Un tempo, molto tempo fa, ero un -uomo importante- una figura bancaria che tutto decideva, compreso il futuro degli altri.
Un giorno, quel tragico giorno, un uomo mi fece visita, urlandomi contro la sua rabbia per un prestito negato. Gridò così tanto da sentirsi male, il suo cuore sembrava cedere da un momento all’altro, l’aria mancava in quella stanza al decimo piano di un palazzo, un assurdo palazzo in cui vita e morte, sofferenza e pietà sembravano non avere valore. Ricordo ancora bene il momento in cui mi accinsi ad aprire la finestra per fare entrare aria fresca, e lui, quell’anima ferita dal mio rifiuto, involarsi oltre di essa, per poi cadere nel cortile di sotto. Quell’uomo poteva essere Gino, o chi come lui, in vita, non aveva avuto futuro, ma solo negative risposte da chi era in dovere di aiutarlo, anche in proprio, se non altrimenti, ma in qualche modo. In quel momento, la mia vita ha subì to una svolta, distrutta dal rimorso e dai sensi di colpa.

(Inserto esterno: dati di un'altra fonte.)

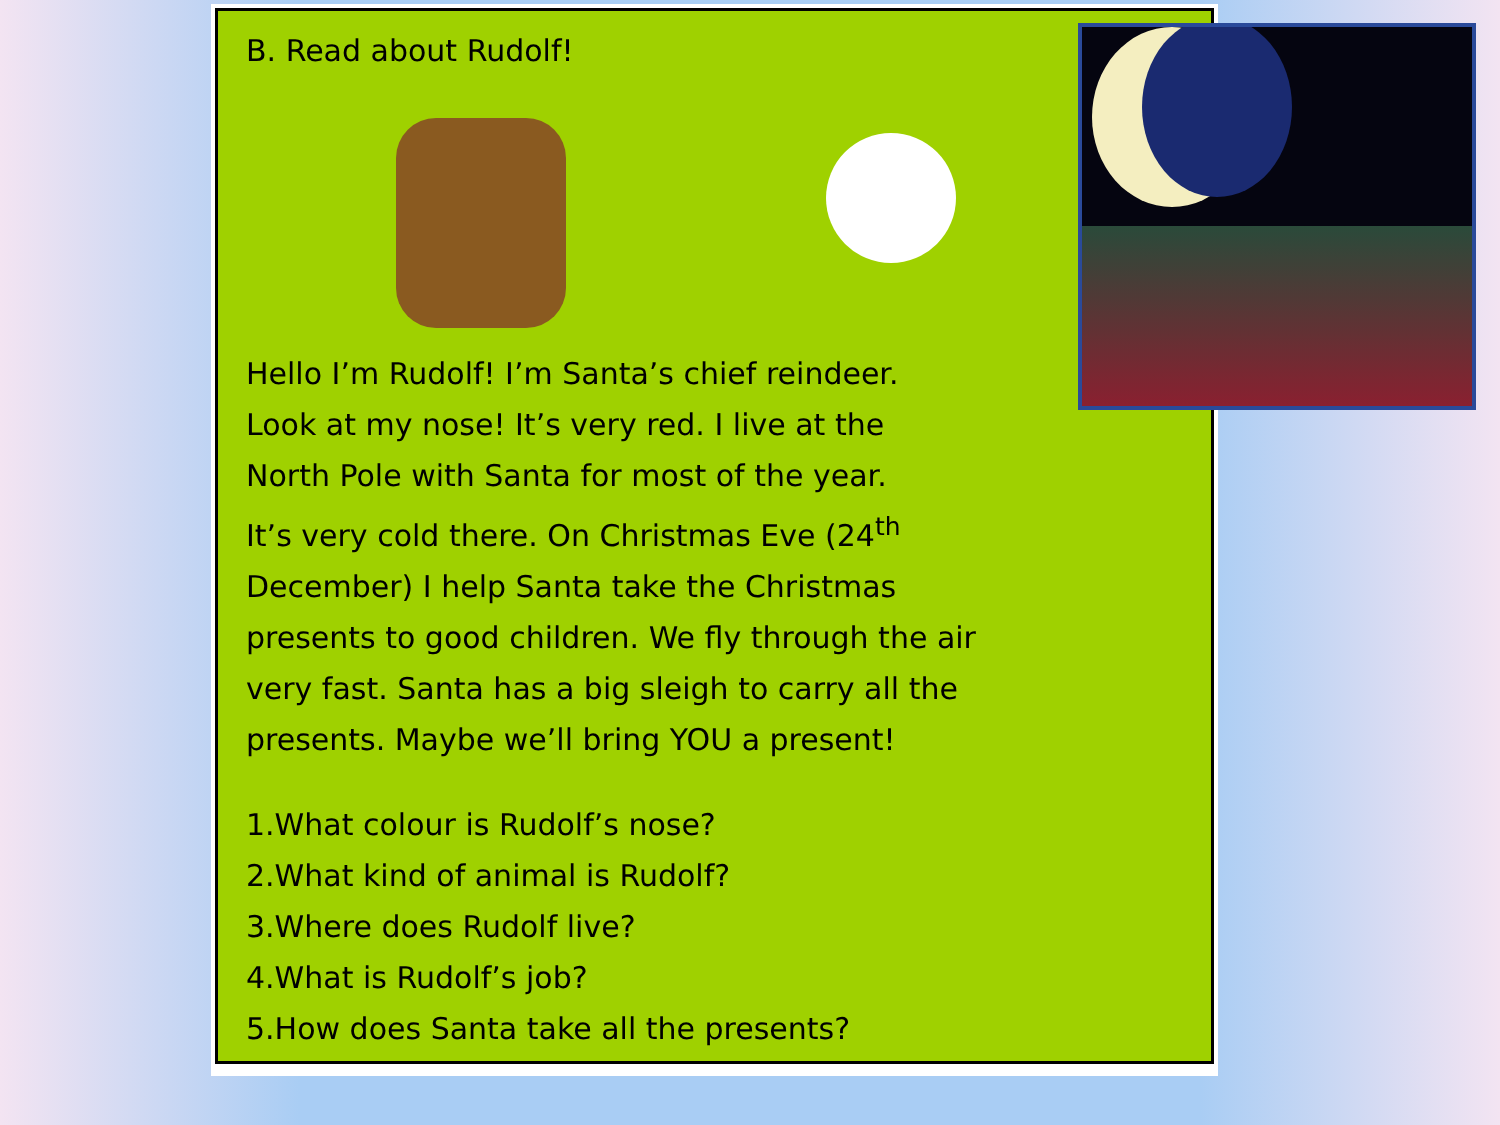B. Read about Rudolf!
Hello I’m Rudolf! I’m Santa’s chief reindeer.
Look at my nose! It’s very red. I live at the
North Pole with Santa for most of the year.
It’s very cold there. On Christmas Eve (24<sup>th</sup>
December) I help Santa take the Christmas
presents to good children. We fly through the air
very fast. Santa has a big sleigh to carry all the
presents. Maybe we’ll bring YOU a present!
1.What colour is Rudolf’s nose?
2.What kind of animal is Rudolf?
3.Where does Rudolf live?
4.What is Rudolf’s job?
5.How does Santa take all the presents?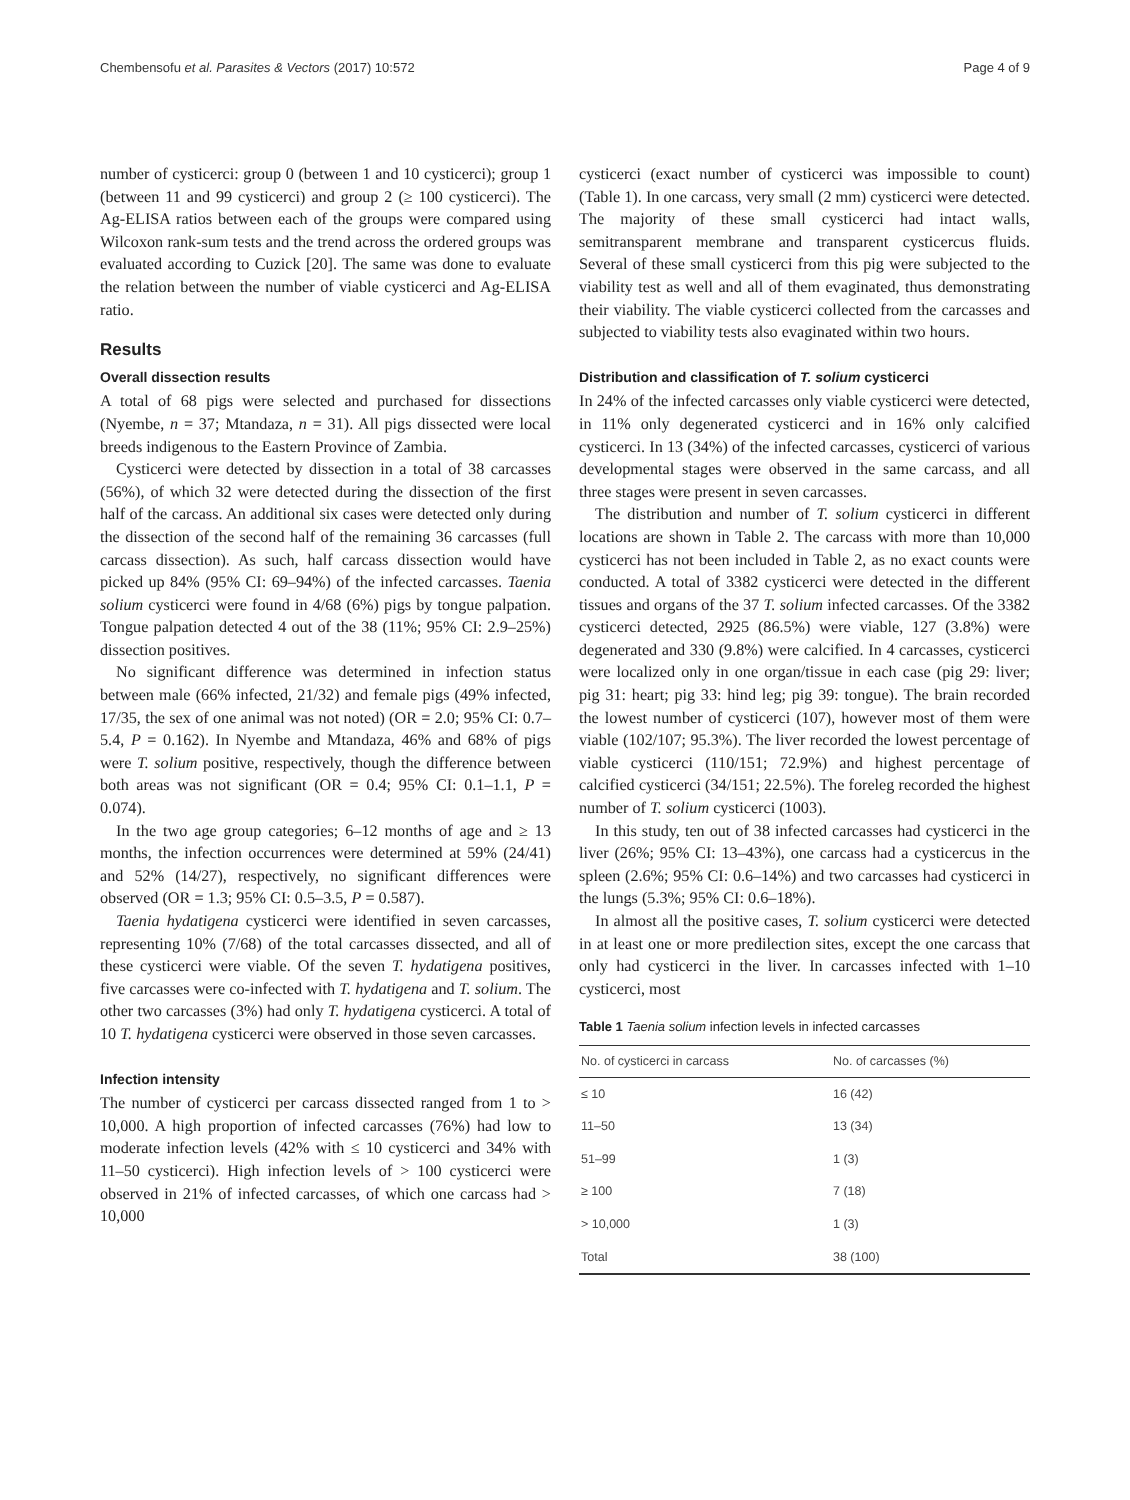Chembensofu et al. Parasites & Vectors (2017) 10:572 Page 4 of 9
number of cysticerci: group 0 (between 1 and 10 cysticerci); group 1 (between 11 and 99 cysticerci) and group 2 (≥ 100 cysticerci). The Ag-ELISA ratios between each of the groups were compared using Wilcoxon rank-sum tests and the trend across the ordered groups was evaluated according to Cuzick [20]. The same was done to evaluate the relation between the number of viable cysticerci and Ag-ELISA ratio.
Results
Overall dissection results
A total of 68 pigs were selected and purchased for dissections (Nyembe, n = 37; Mtandaza, n = 31). All pigs dissected were local breeds indigenous to the Eastern Province of Zambia.
Cysticerci were detected by dissection in a total of 38 carcasses (56%), of which 32 were detected during the dissection of the first half of the carcass. An additional six cases were detected only during the dissection of the second half of the remaining 36 carcasses (full carcass dissection). As such, half carcass dissection would have picked up 84% (95% CI: 69–94%) of the infected carcasses. Taenia solium cysticerci were found in 4/68 (6%) pigs by tongue palpation. Tongue palpation detected 4 out of the 38 (11%; 95% CI: 2.9–25%) dissection positives.
No significant difference was determined in infection status between male (66% infected, 21/32) and female pigs (49% infected, 17/35, the sex of one animal was not noted) (OR = 2.0; 95% CI: 0.7–5.4, P = 0.162). In Nyembe and Mtandaza, 46% and 68% of pigs were T. solium positive, respectively, though the difference between both areas was not significant (OR = 0.4; 95% CI: 0.1–1.1, P = 0.074).
In the two age group categories; 6–12 months of age and ≥ 13 months, the infection occurrences were determined at 59% (24/41) and 52% (14/27), respectively, no significant differences were observed (OR = 1.3; 95% CI: 0.5–3.5, P = 0.587).
Taenia hydatigena cysticerci were identified in seven carcasses, representing 10% (7/68) of the total carcasses dissected, and all of these cysticerci were viable. Of the seven T. hydatigena positives, five carcasses were co-infected with T. hydatigena and T. solium. The other two carcasses (3%) had only T. hydatigena cysticerci. A total of 10 T. hydatigena cysticerci were observed in those seven carcasses.
Infection intensity
The number of cysticerci per carcass dissected ranged from 1 to > 10,000. A high proportion of infected carcasses (76%) had low to moderate infection levels (42% with ≤ 10 cysticerci and 34% with 11–50 cysticerci). High infection levels of > 100 cysticerci were observed in 21% of infected carcasses, of which one carcass had > 10,000
cysticerci (exact number of cysticerci was impossible to count) (Table 1). In one carcass, very small (2 mm) cysticerci were detected. The majority of these small cysticerci had intact walls, semitransparent membrane and transparent cysticercus fluids. Several of these small cysticerci from this pig were subjected to the viability test as well and all of them evaginated, thus demonstrating their viability. The viable cysticerci collected from the carcasses and subjected to viability tests also evaginated within two hours.
Distribution and classification of T. solium cysticerci
In 24% of the infected carcasses only viable cysticerci were detected, in 11% only degenerated cysticerci and in 16% only calcified cysticerci. In 13 (34%) of the infected carcasses, cysticerci of various developmental stages were observed in the same carcass, and all three stages were present in seven carcasses.
The distribution and number of T. solium cysticerci in different locations are shown in Table 2. The carcass with more than 10,000 cysticerci has not been included in Table 2, as no exact counts were conducted. A total of 3382 cysticerci were detected in the different tissues and organs of the 37 T. solium infected carcasses. Of the 3382 cysticerci detected, 2925 (86.5%) were viable, 127 (3.8%) were degenerated and 330 (9.8%) were calcified. In 4 carcasses, cysticerci were localized only in one organ/tissue in each case (pig 29: liver; pig 31: heart; pig 33: hind leg; pig 39: tongue). The brain recorded the lowest number of cysticerci (107), however most of them were viable (102/107; 95.3%). The liver recorded the lowest percentage of viable cysticerci (110/151; 72.9%) and highest percentage of calcified cysticerci (34/151; 22.5%). The foreleg recorded the highest number of T. solium cysticerci (1003).
In this study, ten out of 38 infected carcasses had cysticerci in the liver (26%; 95% CI: 13–43%), one carcass had a cysticercus in the spleen (2.6%; 95% CI: 0.6–14%) and two carcasses had cysticerci in the lungs (5.3%; 95% CI: 0.6–18%).
In almost all the positive cases, T. solium cysticerci were detected in at least one or more predilection sites, except the one carcass that only had cysticerci in the liver. In carcasses infected with 1–10 cysticerci, most
Table 1 Taenia solium infection levels in infected carcasses
| No. of cysticerci in carcass | No. of carcasses (%) |
| --- | --- |
| ≤ 10 | 16 (42) |
| 11–50 | 13 (34) |
| 51–99 | 1 (3) |
| ≥ 100 | 7 (18) |
| > 10,000 | 1 (3) |
| Total | 38 (100) |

-Ama il prossimo tuo come te stesso-
È da allora che ho smesso di amarmi. Vivo in un continuo rimorso, compresso fra il dovere lavorativo e il dovere umano, verso chi a me aveva steso la mano supplicandomi aiuto. Adesso, ogni giorno, mi vesto con i panni dell’ultimo e vivo ai margini di tutto, supplicando Dio per rivivere quegli attimi che mi videro assente al grido di un uomo, come fosse proprio l’immagine di nostro Signore. Adesso, prendendo il posto di Gino, cerco di fare ammenda della mia vita di giudice ed esecutore materiale di condanne, senza logica alcuna. Risiedo in questa villa da ricco signore, perché in me rimanga impresso quel dolore che c’è nella differenza fra il potere e l’essere vittima senza peccato, facendo gravare, su di me, tutto il divario che ne deriva. Chissà se mai riuscirò nel mio intento, quello di spogliarmi delle mie vesti di bieco censore e vestirmi di verità, figlia dell’incedere nel giusto cammino fatto di gioia ed equità. Dedico ogni momento di ciò che mi resta per sconfiggere quel male che mi devasta il cuore, cercando di donare tutto me stesso a chi, come Gino, non è che un’anima dimenticata. Forse un giorno, in un giorno da mendicante, ritroverò me stesso nelle mani di chi, con semplicità, saprà donarmi il perdono. E solo allora potrò smettere i panni del carnefice, e riconsiderarmi uomo.